= 任务 1 =
将练习短文中从“BM-MSCs从骨髓、脂肪组”到“状排列,可聚集成均匀的集落。”的部分重新写出,并把其中的“集落”一律改称为“克隆”。
= 任务 2 =
根据练习短文回答下列问题:
(a) 文中所列可分离得到间充质干细胞的羊水取自妊娠几个月?
(b) 纯化的BM-MSCs呈何种方式生长?
(c) 流式细胞仪检测时,BM-MSCs不表达哪些造血细胞标志?

BM-MSCs从骨髓、脂肪组织、骨骼肌、成人外周血、血管周皮细胞、妊娠4-6个月羊水、胎儿的血和真皮组织、脐血中都可以分离得到间充质干细胞[4],其中对BM-MSCs研究最充分最彻底。BM-MSCs表现出早期细胞的特点,呈均一的成纤维细胞形态,染色质疏松,核仁明显,核浆比例大,辐射状或漩涡状排列,可聚集成均匀的集落。

1.2 BM-MSCs的鉴定

鉴定BM-MSCs目前没有特异性的表型标志,研究从形态、表型及多分化功能来鉴定体外分离培养的BM-MSCs [5-6],纯化的BM-MSCs表现为成纤维细胞梭形贴壁细胞,呈漩涡状、平行状或鱼群状生长; BM-MSCs的抗原表型,流式细胞仪检测不表达造血细胞CD14、CD34、CD45的标志,表达CD29、CD44、CD73、CD90、CDl06、CDl24、SH-2、SH-3、SH-3等;BM-MSCs具有跨胚层的多向分化,如成骨、成软骨、成脂肪,是BM-MSCs作为干细胞最基本特征[7]。故BM-MSCs常通过负性筛选和细胞多向分化,鉴定BM-MSCs。

已存条目
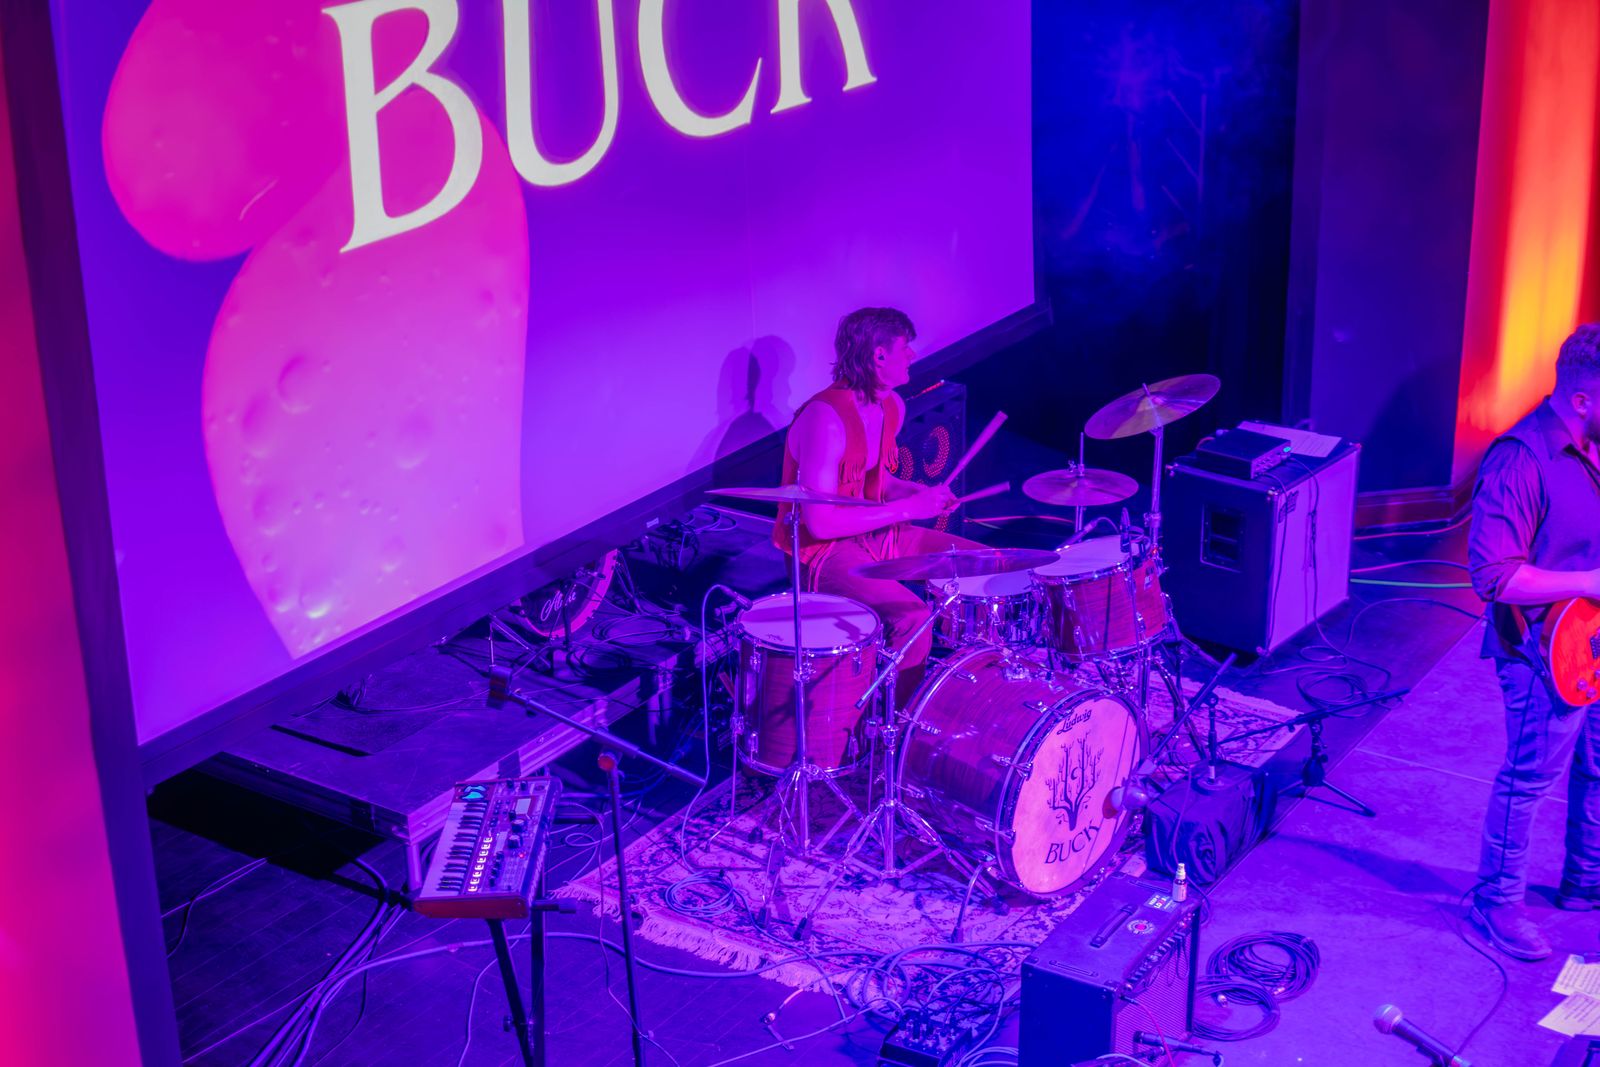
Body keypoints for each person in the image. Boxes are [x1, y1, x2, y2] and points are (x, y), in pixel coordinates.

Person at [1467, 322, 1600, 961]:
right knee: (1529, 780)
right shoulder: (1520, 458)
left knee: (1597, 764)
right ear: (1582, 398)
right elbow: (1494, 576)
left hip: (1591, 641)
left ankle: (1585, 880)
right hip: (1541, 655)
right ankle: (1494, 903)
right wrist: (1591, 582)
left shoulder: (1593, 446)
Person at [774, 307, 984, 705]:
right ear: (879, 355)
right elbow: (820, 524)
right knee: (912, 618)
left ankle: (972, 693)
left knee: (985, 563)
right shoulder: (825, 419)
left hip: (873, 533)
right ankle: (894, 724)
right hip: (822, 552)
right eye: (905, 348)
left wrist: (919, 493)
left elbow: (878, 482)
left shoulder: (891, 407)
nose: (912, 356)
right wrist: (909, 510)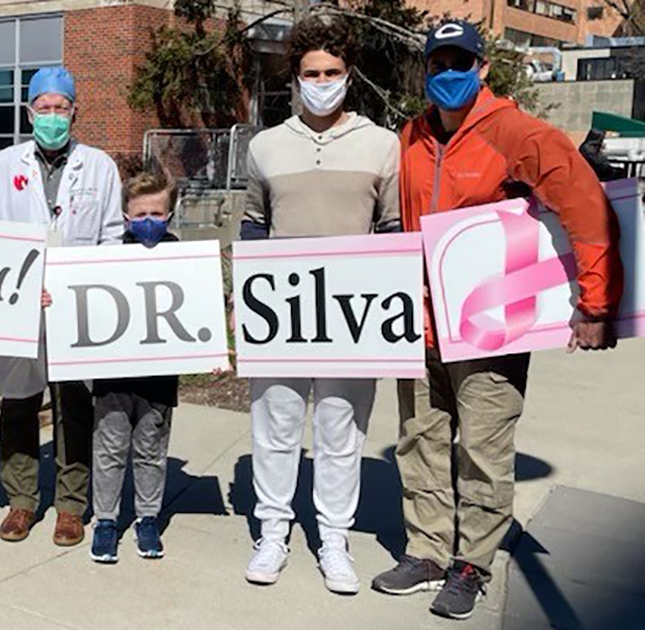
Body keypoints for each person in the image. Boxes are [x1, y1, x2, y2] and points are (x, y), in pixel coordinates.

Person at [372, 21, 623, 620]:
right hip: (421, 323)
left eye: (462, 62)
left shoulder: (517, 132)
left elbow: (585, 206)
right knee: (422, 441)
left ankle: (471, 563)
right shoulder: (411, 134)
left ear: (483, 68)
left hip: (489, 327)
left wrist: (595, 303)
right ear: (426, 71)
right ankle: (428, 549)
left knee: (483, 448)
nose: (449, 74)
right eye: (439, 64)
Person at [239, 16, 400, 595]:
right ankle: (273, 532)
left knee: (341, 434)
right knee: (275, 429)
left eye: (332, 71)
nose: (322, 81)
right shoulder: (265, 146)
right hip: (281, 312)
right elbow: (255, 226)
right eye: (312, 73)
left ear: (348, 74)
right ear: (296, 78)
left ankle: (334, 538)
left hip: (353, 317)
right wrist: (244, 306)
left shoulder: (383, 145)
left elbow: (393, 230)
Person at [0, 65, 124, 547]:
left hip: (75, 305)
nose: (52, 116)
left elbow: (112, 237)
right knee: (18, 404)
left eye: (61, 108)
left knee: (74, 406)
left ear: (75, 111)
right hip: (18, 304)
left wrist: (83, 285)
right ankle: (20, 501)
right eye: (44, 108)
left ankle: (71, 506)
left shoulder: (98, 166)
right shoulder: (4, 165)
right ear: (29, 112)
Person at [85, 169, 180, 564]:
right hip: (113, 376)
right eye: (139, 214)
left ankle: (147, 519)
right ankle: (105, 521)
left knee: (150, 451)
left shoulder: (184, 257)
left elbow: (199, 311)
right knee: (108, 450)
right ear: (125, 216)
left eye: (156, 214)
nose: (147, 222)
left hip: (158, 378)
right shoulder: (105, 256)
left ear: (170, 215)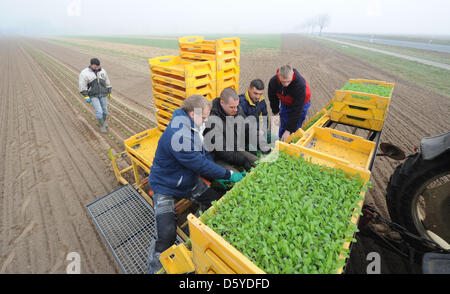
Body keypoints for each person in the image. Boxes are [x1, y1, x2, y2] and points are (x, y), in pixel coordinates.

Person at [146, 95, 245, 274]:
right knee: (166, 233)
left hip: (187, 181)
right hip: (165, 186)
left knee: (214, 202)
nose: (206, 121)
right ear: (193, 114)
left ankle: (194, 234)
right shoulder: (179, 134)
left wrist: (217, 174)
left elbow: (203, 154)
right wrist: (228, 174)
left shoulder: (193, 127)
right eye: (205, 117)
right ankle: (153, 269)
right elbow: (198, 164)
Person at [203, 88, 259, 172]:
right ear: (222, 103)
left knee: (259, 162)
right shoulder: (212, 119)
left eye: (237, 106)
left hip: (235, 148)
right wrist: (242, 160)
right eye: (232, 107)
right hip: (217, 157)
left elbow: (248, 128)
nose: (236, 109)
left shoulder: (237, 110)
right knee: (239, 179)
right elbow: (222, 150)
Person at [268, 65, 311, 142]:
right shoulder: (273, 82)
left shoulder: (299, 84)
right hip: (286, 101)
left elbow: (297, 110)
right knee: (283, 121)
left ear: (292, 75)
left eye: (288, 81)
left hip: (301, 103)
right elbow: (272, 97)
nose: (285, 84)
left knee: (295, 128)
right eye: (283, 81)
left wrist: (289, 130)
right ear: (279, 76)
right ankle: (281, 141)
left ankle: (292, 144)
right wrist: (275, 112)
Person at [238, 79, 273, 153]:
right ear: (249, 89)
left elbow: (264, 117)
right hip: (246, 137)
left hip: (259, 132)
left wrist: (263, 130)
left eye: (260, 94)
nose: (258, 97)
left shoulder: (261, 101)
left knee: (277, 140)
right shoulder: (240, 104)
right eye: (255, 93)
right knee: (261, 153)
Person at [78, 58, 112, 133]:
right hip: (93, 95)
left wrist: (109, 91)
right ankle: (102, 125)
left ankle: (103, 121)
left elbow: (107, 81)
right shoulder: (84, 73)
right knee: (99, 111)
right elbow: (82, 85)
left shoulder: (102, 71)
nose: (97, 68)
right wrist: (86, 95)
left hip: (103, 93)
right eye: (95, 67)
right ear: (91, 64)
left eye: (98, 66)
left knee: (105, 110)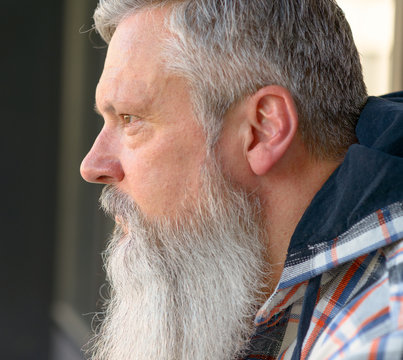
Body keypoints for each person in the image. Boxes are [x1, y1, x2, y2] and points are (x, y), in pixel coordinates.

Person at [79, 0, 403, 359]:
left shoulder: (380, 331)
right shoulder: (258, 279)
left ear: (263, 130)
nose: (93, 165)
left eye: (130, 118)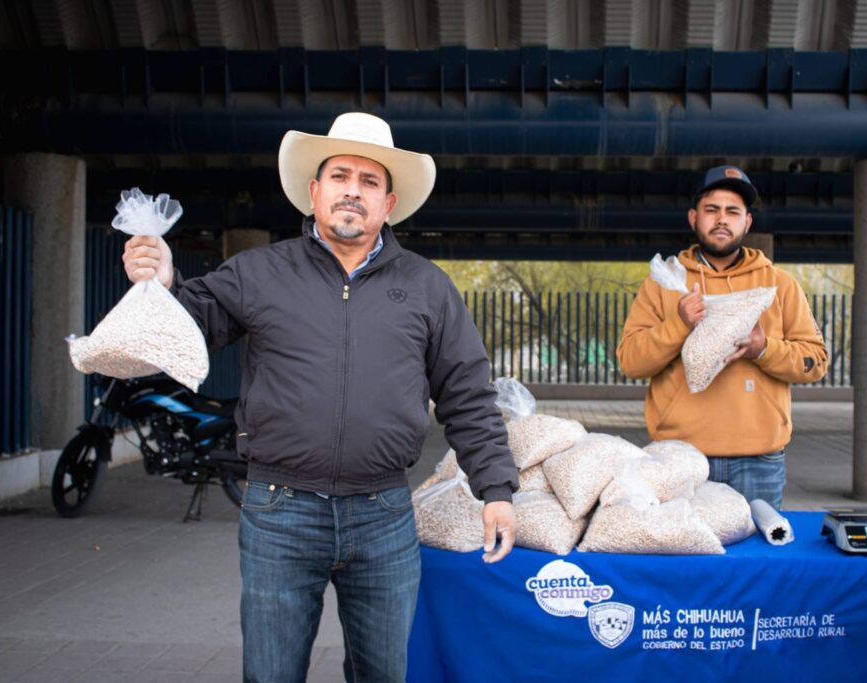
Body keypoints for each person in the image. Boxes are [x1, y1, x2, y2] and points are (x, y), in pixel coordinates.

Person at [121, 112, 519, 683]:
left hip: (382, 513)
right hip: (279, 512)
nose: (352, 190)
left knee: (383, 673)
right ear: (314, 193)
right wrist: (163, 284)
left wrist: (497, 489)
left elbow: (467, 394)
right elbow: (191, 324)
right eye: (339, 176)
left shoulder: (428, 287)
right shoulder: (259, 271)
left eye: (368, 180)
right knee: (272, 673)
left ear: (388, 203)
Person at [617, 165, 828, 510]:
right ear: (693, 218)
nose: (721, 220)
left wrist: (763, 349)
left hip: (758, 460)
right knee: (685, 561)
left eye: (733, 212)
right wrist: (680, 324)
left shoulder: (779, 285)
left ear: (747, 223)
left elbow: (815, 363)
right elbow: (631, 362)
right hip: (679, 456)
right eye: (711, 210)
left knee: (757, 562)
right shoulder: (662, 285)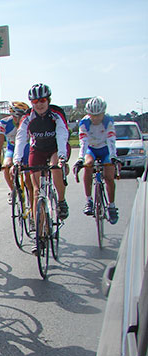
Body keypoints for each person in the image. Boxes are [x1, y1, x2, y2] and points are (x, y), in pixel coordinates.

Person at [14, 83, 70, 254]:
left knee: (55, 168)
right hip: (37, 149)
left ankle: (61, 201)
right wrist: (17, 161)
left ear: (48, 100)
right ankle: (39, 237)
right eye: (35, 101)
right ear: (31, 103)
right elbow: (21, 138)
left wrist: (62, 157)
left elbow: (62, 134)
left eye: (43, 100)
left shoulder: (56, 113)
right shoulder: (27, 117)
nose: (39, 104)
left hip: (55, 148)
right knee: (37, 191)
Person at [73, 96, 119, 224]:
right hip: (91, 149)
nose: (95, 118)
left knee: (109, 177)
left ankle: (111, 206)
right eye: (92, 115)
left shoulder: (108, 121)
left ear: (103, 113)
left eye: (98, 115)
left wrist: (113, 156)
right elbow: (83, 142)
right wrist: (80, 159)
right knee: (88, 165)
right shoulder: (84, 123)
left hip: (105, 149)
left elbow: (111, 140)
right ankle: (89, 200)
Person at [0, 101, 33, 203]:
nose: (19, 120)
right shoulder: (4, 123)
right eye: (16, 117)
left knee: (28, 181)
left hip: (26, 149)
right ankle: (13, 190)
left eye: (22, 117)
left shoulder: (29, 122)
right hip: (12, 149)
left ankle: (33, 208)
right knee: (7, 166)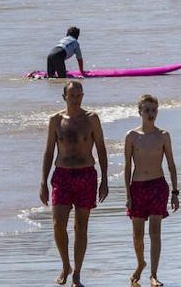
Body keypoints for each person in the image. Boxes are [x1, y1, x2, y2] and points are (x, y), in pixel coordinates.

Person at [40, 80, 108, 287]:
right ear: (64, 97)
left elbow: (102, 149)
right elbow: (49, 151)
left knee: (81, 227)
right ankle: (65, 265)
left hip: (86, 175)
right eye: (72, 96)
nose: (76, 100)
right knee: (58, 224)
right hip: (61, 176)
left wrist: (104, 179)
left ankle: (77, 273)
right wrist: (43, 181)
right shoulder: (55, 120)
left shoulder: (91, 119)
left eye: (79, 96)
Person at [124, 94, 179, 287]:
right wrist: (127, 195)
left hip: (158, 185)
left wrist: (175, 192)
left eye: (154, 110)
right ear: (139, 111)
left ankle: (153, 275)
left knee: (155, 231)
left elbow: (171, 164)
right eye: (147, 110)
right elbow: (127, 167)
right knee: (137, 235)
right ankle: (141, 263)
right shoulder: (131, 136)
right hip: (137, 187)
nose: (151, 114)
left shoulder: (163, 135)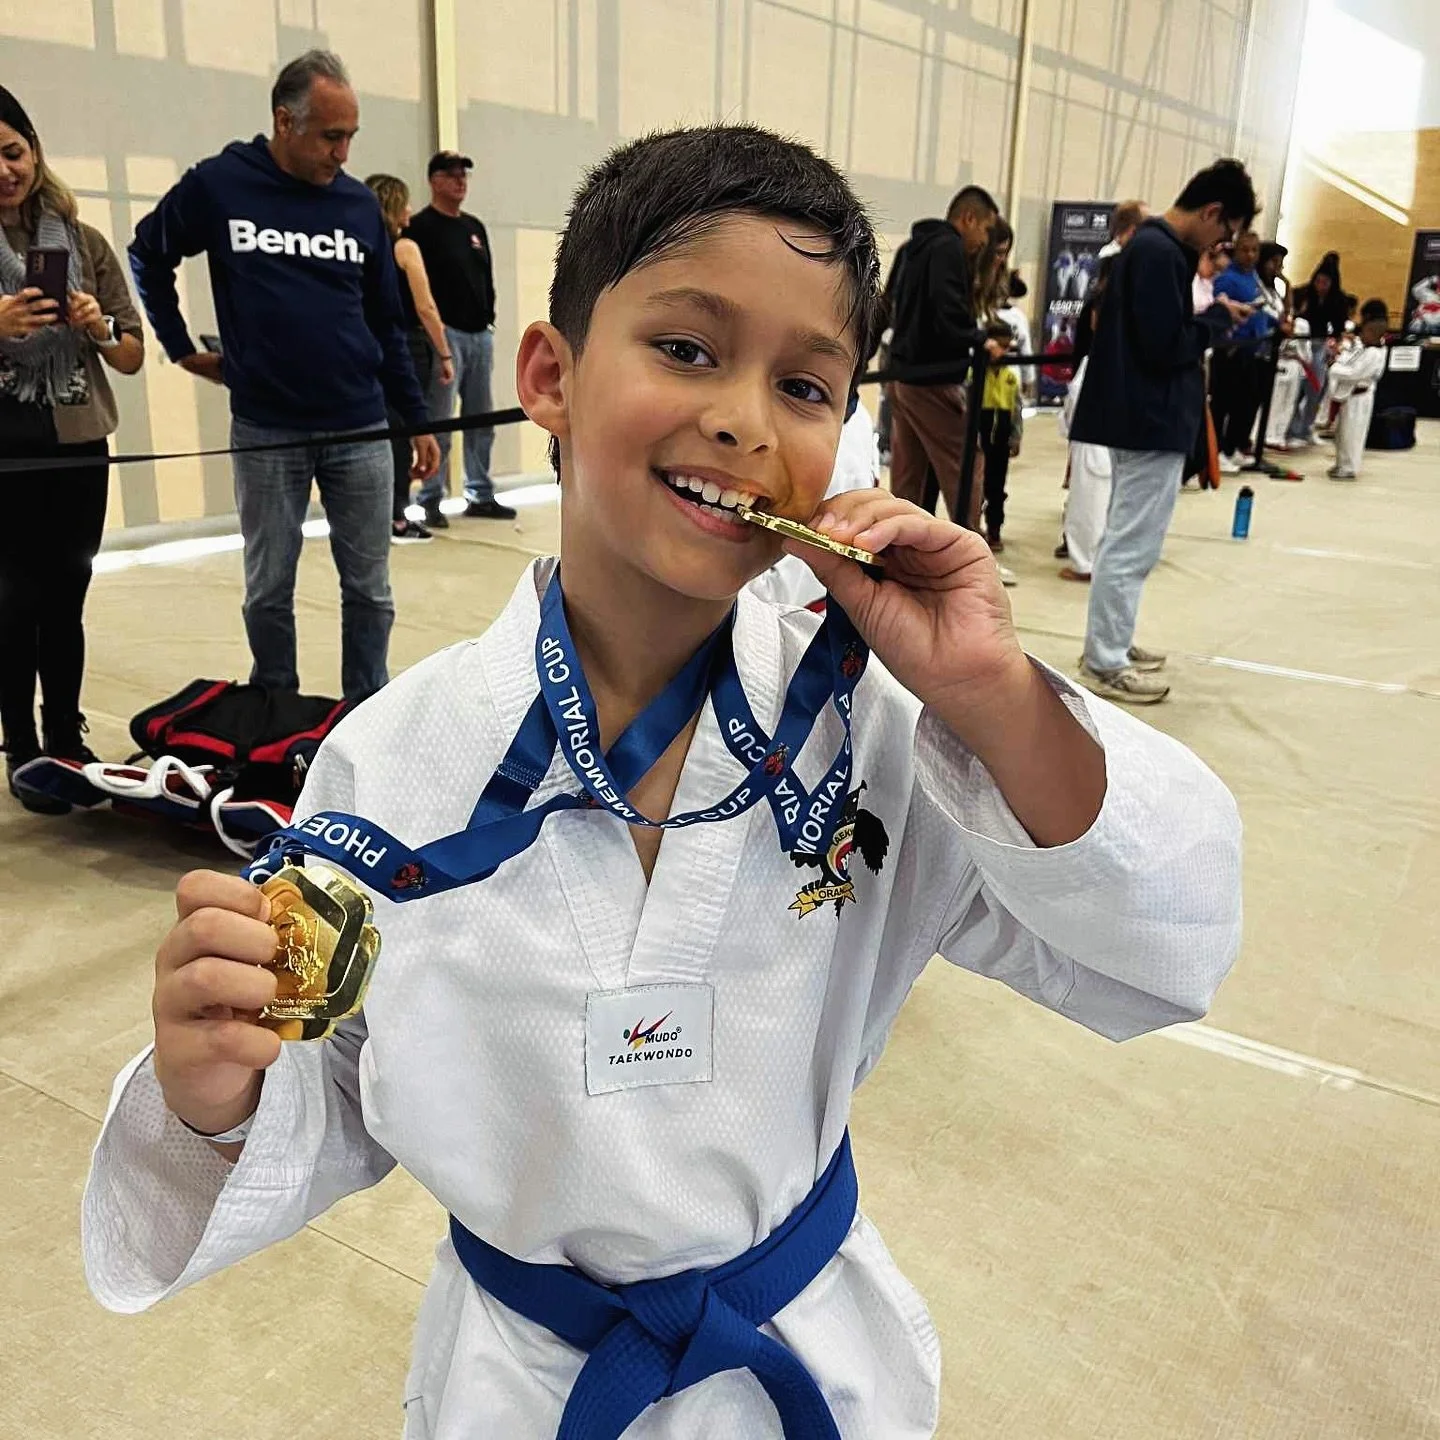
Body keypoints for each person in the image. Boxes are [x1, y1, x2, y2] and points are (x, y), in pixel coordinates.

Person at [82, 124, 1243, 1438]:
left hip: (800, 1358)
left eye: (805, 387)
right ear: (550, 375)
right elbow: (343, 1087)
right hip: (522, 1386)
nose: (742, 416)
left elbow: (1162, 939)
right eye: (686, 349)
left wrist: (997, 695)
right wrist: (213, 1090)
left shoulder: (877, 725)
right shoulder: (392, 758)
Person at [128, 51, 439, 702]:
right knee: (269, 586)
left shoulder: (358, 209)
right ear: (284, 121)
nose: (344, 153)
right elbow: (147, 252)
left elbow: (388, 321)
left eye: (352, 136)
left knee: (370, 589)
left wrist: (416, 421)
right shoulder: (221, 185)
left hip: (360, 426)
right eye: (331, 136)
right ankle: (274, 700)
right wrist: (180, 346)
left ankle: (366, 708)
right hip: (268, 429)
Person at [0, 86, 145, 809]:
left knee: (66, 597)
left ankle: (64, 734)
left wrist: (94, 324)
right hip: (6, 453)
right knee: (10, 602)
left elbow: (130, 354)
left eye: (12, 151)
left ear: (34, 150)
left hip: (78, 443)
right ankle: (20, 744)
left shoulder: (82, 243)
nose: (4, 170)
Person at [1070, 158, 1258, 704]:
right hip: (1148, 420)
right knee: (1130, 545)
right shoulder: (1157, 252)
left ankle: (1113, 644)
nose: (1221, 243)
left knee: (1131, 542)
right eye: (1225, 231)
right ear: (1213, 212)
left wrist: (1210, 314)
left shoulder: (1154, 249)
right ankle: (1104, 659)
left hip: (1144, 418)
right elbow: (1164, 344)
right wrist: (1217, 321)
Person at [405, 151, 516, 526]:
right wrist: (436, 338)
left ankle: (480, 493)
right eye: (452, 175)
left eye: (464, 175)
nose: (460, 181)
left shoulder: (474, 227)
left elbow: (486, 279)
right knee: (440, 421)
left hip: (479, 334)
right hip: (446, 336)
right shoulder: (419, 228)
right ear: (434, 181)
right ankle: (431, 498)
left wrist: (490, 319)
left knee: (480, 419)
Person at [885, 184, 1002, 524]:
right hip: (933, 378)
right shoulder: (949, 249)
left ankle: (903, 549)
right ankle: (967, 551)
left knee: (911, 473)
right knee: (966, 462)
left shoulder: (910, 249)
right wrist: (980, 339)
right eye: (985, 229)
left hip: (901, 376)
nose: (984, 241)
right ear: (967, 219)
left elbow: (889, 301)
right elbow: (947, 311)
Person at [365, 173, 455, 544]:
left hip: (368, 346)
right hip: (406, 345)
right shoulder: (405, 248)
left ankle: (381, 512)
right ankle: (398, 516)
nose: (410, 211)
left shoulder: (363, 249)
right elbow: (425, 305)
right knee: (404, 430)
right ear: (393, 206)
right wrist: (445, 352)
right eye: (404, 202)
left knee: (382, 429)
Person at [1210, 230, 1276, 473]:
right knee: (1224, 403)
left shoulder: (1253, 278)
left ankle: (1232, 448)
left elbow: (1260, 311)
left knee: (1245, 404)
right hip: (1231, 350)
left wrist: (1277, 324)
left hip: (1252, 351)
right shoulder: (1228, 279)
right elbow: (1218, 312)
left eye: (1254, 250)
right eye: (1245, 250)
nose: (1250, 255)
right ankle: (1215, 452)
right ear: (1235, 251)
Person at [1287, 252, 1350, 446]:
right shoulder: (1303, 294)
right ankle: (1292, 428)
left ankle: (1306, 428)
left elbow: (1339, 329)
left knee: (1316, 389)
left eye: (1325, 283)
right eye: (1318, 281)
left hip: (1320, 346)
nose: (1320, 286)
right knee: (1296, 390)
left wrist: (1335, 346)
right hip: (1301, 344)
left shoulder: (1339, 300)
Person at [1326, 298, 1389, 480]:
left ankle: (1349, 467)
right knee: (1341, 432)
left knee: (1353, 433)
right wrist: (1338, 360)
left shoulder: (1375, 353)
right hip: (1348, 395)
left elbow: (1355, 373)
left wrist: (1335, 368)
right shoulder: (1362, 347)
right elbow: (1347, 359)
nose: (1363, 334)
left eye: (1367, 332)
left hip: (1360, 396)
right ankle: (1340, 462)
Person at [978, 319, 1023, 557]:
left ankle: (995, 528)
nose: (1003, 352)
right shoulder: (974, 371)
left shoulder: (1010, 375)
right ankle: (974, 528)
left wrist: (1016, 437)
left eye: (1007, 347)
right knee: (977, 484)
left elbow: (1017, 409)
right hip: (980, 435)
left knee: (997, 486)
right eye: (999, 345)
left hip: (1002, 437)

= 输出结果 1 =
BM-MSCs从骨髓、脂肪组织、骨骼肌、成人外周血、血管周皮细胞、妊娠4-6个月羊水、胎儿的血和真皮组织、脐血中都可以分离得到间充质干细胞[4],其中对BM-MSCs研究最充分最彻底。BM-MSCs表现出早期细胞的特点,呈均一的成纤维细胞形态,染色质疏松,核仁明显,核浆比例大,辐射状或漩涡状排列,可聚集成均匀的克隆。

= 输出结果 2 =
(a) 妊娠4-6个月。
(b) 呈漩涡状、平行状或鱼群状生长。
(c) CD14、CD34、CD45。